Die Stadt grün „gebombt“

juergen mueller:
Damit es jeder versteht - mit FAIR-TRADE ist "Fairer Handel" gemeint.Wir leben hier in Deutschland,deutsch ist unsere Muttersprache.Warum muss man sich meist nicht verstehend (vor allem ältere Menschen) zusehends immer mehr mit Bezeichnungen auf "englisch" abgeben?Hört sich vielleicht COOL an (viele fühlen sich dann auch so,obwohl sie nichts verstehen),ist aber trotzdem FUCK u.ich finde damit auch UNCOOL.In englischsprachigen Ländern käme niemand auf die Idee die eigene Sprache mit deutschem Vokabular zu versauen.

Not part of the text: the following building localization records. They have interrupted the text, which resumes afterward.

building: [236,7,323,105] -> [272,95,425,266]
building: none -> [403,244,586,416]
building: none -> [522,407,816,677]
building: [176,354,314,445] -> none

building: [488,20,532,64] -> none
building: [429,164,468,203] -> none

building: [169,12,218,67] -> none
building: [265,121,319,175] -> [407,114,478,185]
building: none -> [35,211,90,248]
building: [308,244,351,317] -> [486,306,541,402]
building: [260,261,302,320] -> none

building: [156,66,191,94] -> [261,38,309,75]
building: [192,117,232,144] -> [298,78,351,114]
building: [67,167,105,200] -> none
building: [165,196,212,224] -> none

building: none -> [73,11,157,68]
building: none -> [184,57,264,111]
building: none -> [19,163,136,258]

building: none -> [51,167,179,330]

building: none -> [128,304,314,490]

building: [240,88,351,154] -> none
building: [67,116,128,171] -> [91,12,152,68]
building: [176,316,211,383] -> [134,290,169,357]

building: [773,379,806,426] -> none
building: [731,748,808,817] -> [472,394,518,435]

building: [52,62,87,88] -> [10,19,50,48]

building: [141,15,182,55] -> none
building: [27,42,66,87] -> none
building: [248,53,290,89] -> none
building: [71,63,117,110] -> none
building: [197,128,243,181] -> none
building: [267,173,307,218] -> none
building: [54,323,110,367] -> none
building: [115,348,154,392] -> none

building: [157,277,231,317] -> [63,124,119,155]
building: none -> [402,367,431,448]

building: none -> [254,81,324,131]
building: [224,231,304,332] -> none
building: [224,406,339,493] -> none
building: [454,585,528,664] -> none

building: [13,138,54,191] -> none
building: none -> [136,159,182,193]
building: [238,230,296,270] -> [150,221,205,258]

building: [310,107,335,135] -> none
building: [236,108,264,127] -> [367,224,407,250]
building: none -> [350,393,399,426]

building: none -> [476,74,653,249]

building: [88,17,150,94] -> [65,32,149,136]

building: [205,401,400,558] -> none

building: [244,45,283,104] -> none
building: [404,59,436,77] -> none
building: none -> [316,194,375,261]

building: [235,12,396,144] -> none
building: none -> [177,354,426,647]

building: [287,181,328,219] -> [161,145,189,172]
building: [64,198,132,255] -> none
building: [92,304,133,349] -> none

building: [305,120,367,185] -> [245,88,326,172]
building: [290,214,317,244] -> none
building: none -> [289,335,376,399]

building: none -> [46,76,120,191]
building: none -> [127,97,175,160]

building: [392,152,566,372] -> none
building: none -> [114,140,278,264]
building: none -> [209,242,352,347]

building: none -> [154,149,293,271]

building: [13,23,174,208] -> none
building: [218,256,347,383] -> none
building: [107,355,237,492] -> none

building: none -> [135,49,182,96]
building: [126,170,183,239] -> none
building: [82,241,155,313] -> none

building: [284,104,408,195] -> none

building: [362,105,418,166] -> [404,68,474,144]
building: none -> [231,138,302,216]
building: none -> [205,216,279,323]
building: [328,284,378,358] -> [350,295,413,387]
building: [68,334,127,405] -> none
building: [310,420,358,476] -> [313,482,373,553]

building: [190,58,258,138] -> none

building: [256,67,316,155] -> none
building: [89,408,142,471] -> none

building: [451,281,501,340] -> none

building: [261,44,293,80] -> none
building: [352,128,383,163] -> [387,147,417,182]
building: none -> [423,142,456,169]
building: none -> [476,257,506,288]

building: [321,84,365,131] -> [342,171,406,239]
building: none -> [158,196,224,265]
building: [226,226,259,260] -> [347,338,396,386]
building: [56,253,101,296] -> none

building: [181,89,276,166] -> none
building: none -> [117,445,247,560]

Heute benötigt man schon zum alltäglichen Gebrauch ein Wörterbuch (beherrscht man Denglisch nicht).Bevor man also zum nächsten Info-Stand einlädt,erst einmal sich der deutschen Sprache erinnern,zumindest aber zu einem Übersetzen bereit sein.Und was heisst überhaupt grün bomben?Nur weil das Thema Insekten/Bienensterben aktuell ist u.man den Kahlschlag jahrzehntelang wissentlich übersehen u.nichts getan hat?Das ist sowas von UNCOOL.